Signs of Life Health: eZine
 
 

Being Your Loving Self
May 2005



You were born loving
I believe you were born loving. As infants, that's initially all there is, a bond of love and connection. You give love simply by being who you are and you receive love because initially that is all you can really do. You form an invisible bond with the world around you, parents, family, friends and this is generally a loving bond. Wide open to giving and receiving love without fear. Fear does not yet exist to you.

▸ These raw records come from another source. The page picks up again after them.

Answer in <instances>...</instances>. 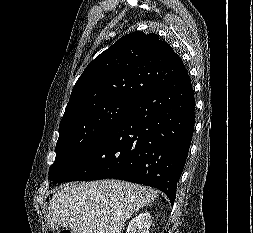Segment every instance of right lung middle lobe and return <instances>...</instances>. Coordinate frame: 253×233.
Segmentation results:
<instances>
[{
  "label": "right lung middle lobe",
  "mask_w": 253,
  "mask_h": 233,
  "mask_svg": "<svg viewBox=\"0 0 253 233\" xmlns=\"http://www.w3.org/2000/svg\"><path fill=\"white\" fill-rule=\"evenodd\" d=\"M135 100L113 98L79 107L63 116L56 144V158L50 166L55 180L92 151L121 122Z\"/></svg>",
  "instance_id": "obj_1"
}]
</instances>
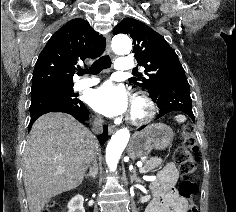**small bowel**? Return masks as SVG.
<instances>
[{"mask_svg": "<svg viewBox=\"0 0 236 212\" xmlns=\"http://www.w3.org/2000/svg\"><path fill=\"white\" fill-rule=\"evenodd\" d=\"M177 179L175 165L167 163L151 185L155 197L149 202L146 212H187L188 202L175 188Z\"/></svg>", "mask_w": 236, "mask_h": 212, "instance_id": "small-bowel-1", "label": "small bowel"}]
</instances>
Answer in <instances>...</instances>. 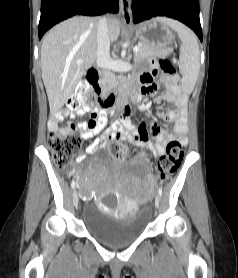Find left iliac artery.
<instances>
[{"instance_id": "left-iliac-artery-1", "label": "left iliac artery", "mask_w": 238, "mask_h": 278, "mask_svg": "<svg viewBox=\"0 0 238 278\" xmlns=\"http://www.w3.org/2000/svg\"><path fill=\"white\" fill-rule=\"evenodd\" d=\"M158 195L161 197V195H162V188H159Z\"/></svg>"}]
</instances>
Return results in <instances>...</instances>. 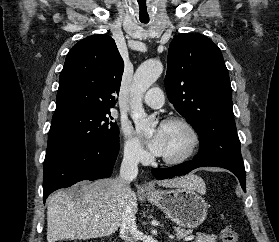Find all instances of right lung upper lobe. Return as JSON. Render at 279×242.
<instances>
[{
	"label": "right lung upper lobe",
	"instance_id": "1",
	"mask_svg": "<svg viewBox=\"0 0 279 242\" xmlns=\"http://www.w3.org/2000/svg\"><path fill=\"white\" fill-rule=\"evenodd\" d=\"M123 69V59L110 36L97 34L82 39L66 56L59 78L55 114L113 108Z\"/></svg>",
	"mask_w": 279,
	"mask_h": 242
}]
</instances>
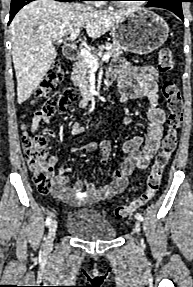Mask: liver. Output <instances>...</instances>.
Here are the masks:
<instances>
[{
    "mask_svg": "<svg viewBox=\"0 0 193 287\" xmlns=\"http://www.w3.org/2000/svg\"><path fill=\"white\" fill-rule=\"evenodd\" d=\"M132 12L103 11L87 3L55 0H35L24 6L10 24L17 102L31 96L55 60L54 41L82 27L90 38H98Z\"/></svg>",
    "mask_w": 193,
    "mask_h": 287,
    "instance_id": "obj_1",
    "label": "liver"
}]
</instances>
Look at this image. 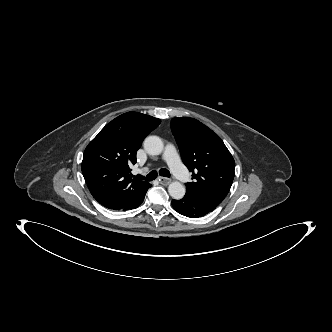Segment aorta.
Here are the masks:
<instances>
[{
    "label": "aorta",
    "mask_w": 332,
    "mask_h": 332,
    "mask_svg": "<svg viewBox=\"0 0 332 332\" xmlns=\"http://www.w3.org/2000/svg\"><path fill=\"white\" fill-rule=\"evenodd\" d=\"M164 148L163 141L158 136H148L144 140V149L149 155H159ZM168 192L173 199L180 200L185 195V187L178 181L172 182L168 187Z\"/></svg>",
    "instance_id": "obj_1"
}]
</instances>
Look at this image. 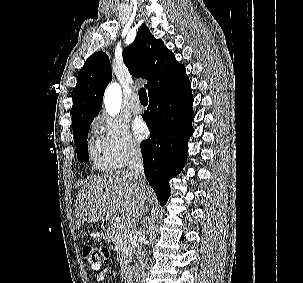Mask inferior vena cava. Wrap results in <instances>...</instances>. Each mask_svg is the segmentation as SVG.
Here are the masks:
<instances>
[{
  "mask_svg": "<svg viewBox=\"0 0 303 283\" xmlns=\"http://www.w3.org/2000/svg\"><path fill=\"white\" fill-rule=\"evenodd\" d=\"M128 165H129V174L130 176L141 179L144 176V169H143V159L141 150L137 145H131L128 152ZM146 200V196L143 197ZM147 210V208H146ZM144 252L141 253L137 252V261L135 262L134 266V279L132 283H144V276H145V263H144Z\"/></svg>",
  "mask_w": 303,
  "mask_h": 283,
  "instance_id": "1",
  "label": "inferior vena cava"
}]
</instances>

As life progresses, you may experience the contrary. You receive subtle messages that it is not okay to be yourself or only under certain circumstances, that love is conditional or that you are not worthy of attention, love, acceptance at home or in the outside world. Your wide-open fearless heart begins to seek refuge, closing gradually in some or all settings. Resultantly, though in effort to protect yourself from potential rejection, you actually have severed yourself from your essential nature, that of being loving.

Closed heart
When you close your heart for protection, you also close it to receiving love. It is like with abundance, if you keep your hand closed so tightly to keep the wealth you have, you cannot be open to receiving prosperity. If we are all create walls and shells, then the world becomes filled with mostly-closed people, protecting themselves from rejection, abandonment, fearful of the devastation of loss, while not giving or receiving.

The unfolding
Begin practicing by looking for the good in yourself and others. Look for the good in yourself and love it. Look for the good in others. Practice simply being loving to others. Smile, laugh, play with people, listen, get curious about who they are. Start seeing the human side of people rather than the business they are in, the "role" they play (i.e. boss, sales assistant, homeless person). Let go of labeling and judging-"that person is so…" ugly, stubborn, annoying, hopeless, unkempt... Take time to see who they actually are and experiment with opening to them, loving them. And by love, I simply mean acknowledge, accept, release judgment, be kind, appreciate, and act with compassion. Soon, you will not only notice an opening of others as they respond to you, but a gradual unfolding of yourself that feels like a slice of freedom and joy. You return to your natural state, to who you are, a loving human being.